Apple announced that it would prevent third-party iPhone developers using its Core Location framework from designing apps that deliver targeted ads to iPhone users. Normally, the Core Location framework is used to build apps that leverage the user’s location, such as ones that locate restaurants or other nearby points of interest. Apple’s reported attempt to purchase mobile display specialist AdMob? in 2009 suggests that the company could be exploring ways to port advertising on its mobile devices, although that rumored maneuver could have also been part of the escalating battle between Apple and Google over the smartphone space.

Apple announced on Feb. 3 that it will prevent third-party iPhone developers from leveraging the popular smartphone’s GPS to display mobile advertising. In a news item on its developer site, Apple announced that it has placed particular feature restrictions on its Core Location framework, which allows developers to build applications that geo-locate users and deliver information to them there.

The framework can be used for apps that pinpoint nearest restaurants and other points of interest, for example, or to deliver local weather.

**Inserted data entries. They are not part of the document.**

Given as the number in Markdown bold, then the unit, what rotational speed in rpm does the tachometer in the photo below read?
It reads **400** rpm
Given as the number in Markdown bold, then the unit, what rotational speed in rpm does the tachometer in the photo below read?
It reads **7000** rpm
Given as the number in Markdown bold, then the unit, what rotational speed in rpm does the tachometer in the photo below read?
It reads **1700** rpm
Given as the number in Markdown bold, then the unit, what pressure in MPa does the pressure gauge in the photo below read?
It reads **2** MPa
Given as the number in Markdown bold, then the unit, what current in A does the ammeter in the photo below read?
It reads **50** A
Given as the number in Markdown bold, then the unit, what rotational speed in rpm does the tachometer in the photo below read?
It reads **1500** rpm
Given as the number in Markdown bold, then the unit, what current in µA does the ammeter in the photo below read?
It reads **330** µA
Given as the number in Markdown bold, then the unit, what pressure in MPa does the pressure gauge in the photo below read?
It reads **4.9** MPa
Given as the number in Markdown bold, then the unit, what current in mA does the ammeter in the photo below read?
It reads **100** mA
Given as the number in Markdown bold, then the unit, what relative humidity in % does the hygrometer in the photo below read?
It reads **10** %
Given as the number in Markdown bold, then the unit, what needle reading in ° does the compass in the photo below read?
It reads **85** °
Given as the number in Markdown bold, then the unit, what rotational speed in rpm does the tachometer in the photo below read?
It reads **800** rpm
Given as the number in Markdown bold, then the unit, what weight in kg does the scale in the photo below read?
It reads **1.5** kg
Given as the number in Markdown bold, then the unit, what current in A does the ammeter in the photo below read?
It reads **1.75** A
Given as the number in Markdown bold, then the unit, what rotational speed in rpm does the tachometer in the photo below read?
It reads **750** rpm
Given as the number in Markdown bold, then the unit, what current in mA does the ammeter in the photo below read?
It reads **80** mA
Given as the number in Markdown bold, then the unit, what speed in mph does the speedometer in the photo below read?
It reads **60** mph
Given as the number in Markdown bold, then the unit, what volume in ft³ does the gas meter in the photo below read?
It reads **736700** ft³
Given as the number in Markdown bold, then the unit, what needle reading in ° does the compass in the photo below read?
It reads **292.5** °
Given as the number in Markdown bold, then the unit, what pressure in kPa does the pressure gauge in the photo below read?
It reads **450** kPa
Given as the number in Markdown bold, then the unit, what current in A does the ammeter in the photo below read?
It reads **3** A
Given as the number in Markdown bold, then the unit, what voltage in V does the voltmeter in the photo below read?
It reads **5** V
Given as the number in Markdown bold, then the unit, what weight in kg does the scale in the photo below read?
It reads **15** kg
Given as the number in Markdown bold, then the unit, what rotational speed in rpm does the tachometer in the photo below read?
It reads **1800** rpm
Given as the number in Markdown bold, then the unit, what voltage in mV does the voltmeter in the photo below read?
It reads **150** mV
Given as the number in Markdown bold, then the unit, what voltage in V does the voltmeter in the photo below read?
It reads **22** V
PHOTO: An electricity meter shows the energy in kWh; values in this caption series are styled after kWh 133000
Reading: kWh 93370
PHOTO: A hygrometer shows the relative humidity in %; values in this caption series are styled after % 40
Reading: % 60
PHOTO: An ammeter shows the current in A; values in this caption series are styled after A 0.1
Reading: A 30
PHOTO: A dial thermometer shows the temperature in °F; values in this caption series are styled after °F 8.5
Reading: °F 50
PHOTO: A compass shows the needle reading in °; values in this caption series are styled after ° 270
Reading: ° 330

But Apple also wants to prevent that technology from being used to create location-based mobile advertising.

“If you build your application with features based on a user’s location, make sure these features provide beneficial information,” reads the posting on Apple’s developer site. “If your app uses location-based information primarily to enable mobile advertisers to deliver targeted ads based on a user’s location, your app will be returned to you by the App Store Review Team for modification before it can be posted to the App Store.”